Written task. Look at the data below and print exactly the lines from its first line through the line with "### 2.0.0 BETA 103 (13/03/2019)"; the pictures stay out of the copy.

The data.
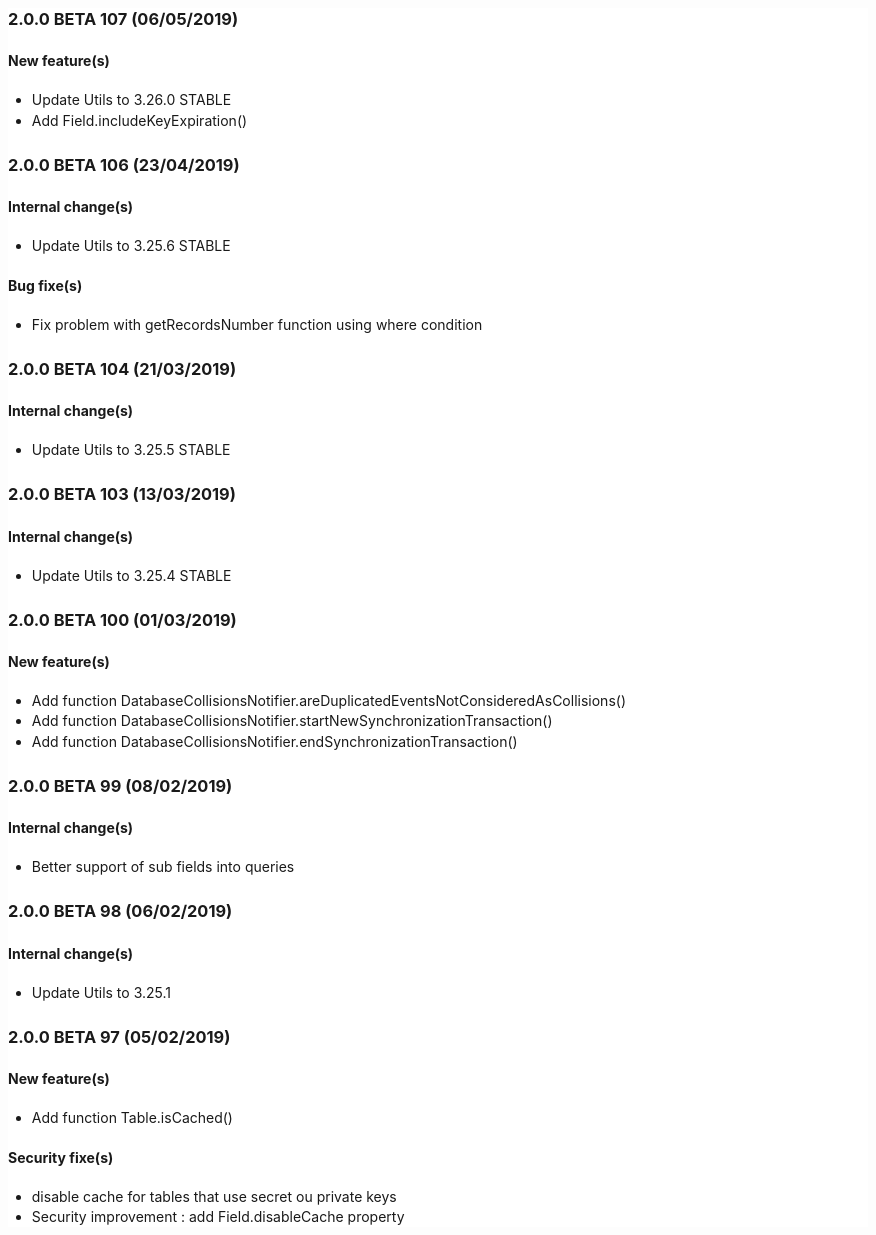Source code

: 
### 2.0.0 BETA 107 (06/05/2019)
#### New feature(s)
* Update Utils to 3.26.0 STABLE
* Add Field.includeKeyExpiration()


### 2.0.0 BETA 106 (23/04/2019)
#### Internal change(s)
* Update Utils to 3.25.6 STABLE
#### Bug fixe(s)
* Fix problem with getRecordsNumber function using where condition


### 2.0.0 BETA 104 (21/03/2019)
#### Internal change(s)
* Update Utils to 3.25.5 STABLE


### 2.0.0 BETA 103 (13/03/2019)
#### Internal change(s)
* Update Utils to 3.25.4 STABLE


### 2.0.0 BETA 100 (01/03/2019)
#### New feature(s)
* Add function DatabaseCollisionsNotifier.areDuplicatedEventsNotConsideredAsCollisions()
* Add function DatabaseCollisionsNotifier.startNewSynchronizationTransaction()
* Add function DatabaseCollisionsNotifier.endSynchronizationTransaction()


### 2.0.0 BETA 99 (08/02/2019)
#### Internal change(s)
* Better support of sub fields into queries


### 2.0.0 BETA 98 (06/02/2019)
#### Internal change(s)
* Update Utils to 3.25.1


### 2.0.0 BETA 97 (05/02/2019)
#### New feature(s)
* Add function Table.isCached()
#### Security fixe(s)
* disable cache for tables that use secret ou private keys
* Security improvement : add Field.disableCache property

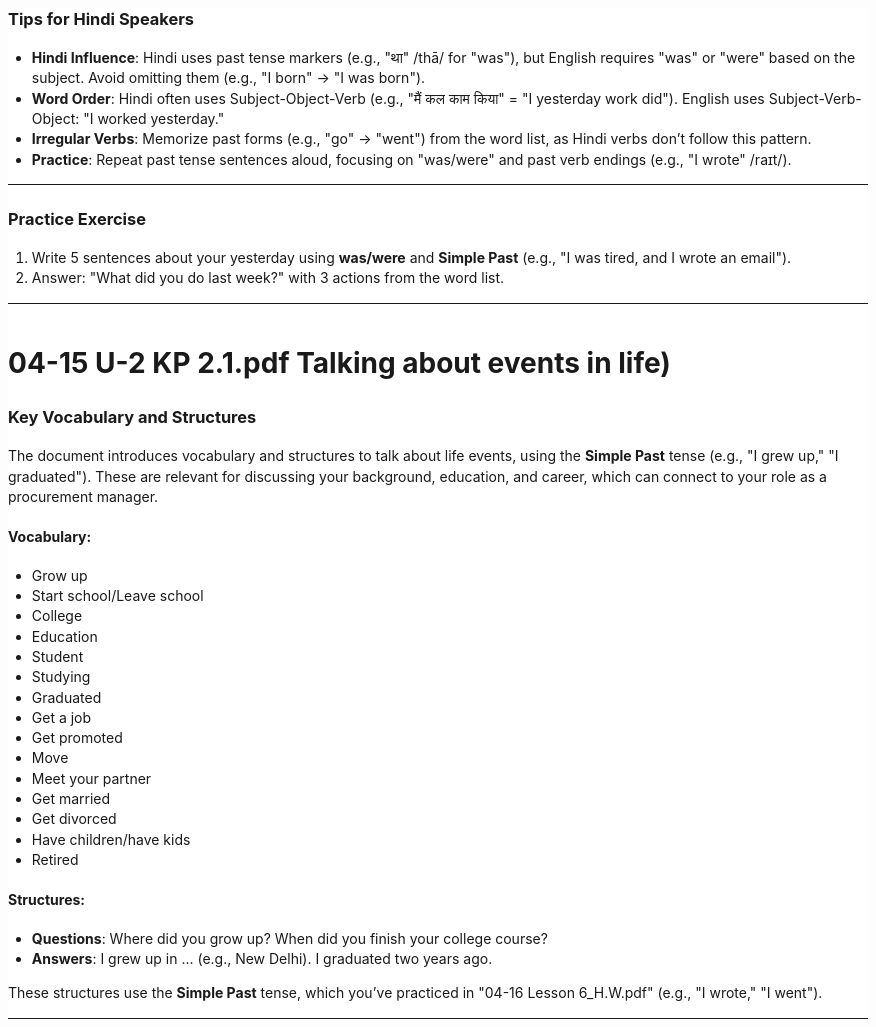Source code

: 
### Tips for Hindi Speakers
- **Hindi Influence**: Hindi uses past tense markers (e.g., "था" /thā/ for "was"), but English requires "was" or "were" based on the subject. Avoid omitting them (e.g., "I born" → "I was born").
- **Word Order**: Hindi often uses Subject-Object-Verb (e.g., "मैं कल काम किया" = "I yesterday work did"). English uses Subject-Verb-Object: "I worked yesterday."
- **Irregular Verbs**: Memorize past forms (e.g., "go" → "went") from the word list, as Hindi verbs don’t follow this pattern.
- **Practice**: Repeat past tense sentences aloud, focusing on "was/were" and past verb endings (e.g., "I wrote" /raɪt/).

---

### Practice Exercise
1. Write 5 sentences about your yesterday using **was/were** and **Simple Past** (e.g., "I was tired, and I wrote an email").
2. Answer: "What did you do last week?" with 3 actions from the word list.

---

# 04-15 U-2 KP 2.1.pdf Talking about events in life)


### Key Vocabulary and Structures
The document introduces vocabulary and structures to talk about life events, using the **Simple Past** tense (e.g., "I grew up," "I graduated"). These are relevant for discussing your background, education, and career, which can connect to your role as a procurement manager.

#### Vocabulary:
- Grow up
- Start school/Leave school
- College
- Education
- Student
- Studying
- Graduated
- Get a job
- Get promoted
- Move
- Meet your partner
- Get married
- Get divorced
- Have children/have kids
- Retired

#### Structures:
- **Questions**: Where did you grow up? When did you finish your college course?
- **Answers**: I grew up in ... (e.g., New Delhi). I graduated two years ago.

These structures use the **Simple Past** tense, which you’ve practiced in "04-16 Lesson 6_H.W.pdf" (e.g., "I wrote," "I went").

---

Worked solution.
Source code

: 
### 2.0.0 BETA 107 (06/05/2019)
#### New feature(s)
* Update Utils to 3.26.0 STABLE
* Add Field.includeKeyExpiration()


### 2.0.0 BETA 106 (23/04/2019)
#### Internal change(s)
* Update Utils to 3.25.6 STABLE
#### Bug fixe(s)
* Fix problem with getRecordsNumber function using where condition


### 2.0.0 BETA 104 (21/03/2019)
#### Internal change(s)
* Update Utils to 3.25.5 STABLE


### 2.0.0 BETA 103 (13/03/2019)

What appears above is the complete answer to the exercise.